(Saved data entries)
.....

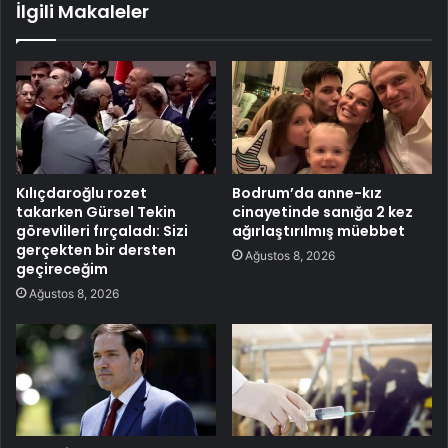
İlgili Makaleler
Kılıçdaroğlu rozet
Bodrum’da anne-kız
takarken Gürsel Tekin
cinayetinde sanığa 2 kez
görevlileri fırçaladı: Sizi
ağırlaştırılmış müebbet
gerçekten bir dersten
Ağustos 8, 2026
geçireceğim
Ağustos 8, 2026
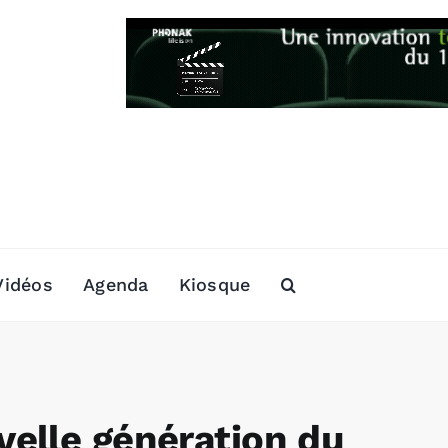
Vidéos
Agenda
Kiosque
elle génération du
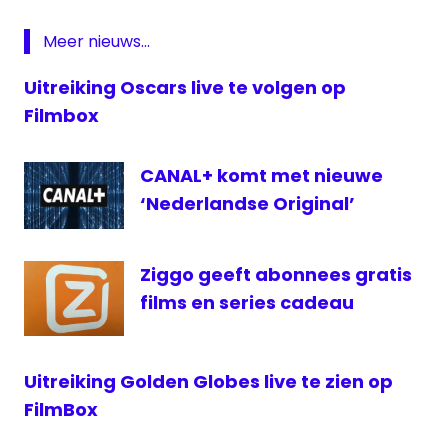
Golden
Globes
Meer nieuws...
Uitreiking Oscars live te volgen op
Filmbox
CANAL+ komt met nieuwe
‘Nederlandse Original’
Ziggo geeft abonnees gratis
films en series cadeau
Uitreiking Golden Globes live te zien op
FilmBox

.....

* Directions *
All lines in the entries above that include "Globes" should be found and copied.

* Exercise output *
Globes
Uitreiking Golden Globes live te zien op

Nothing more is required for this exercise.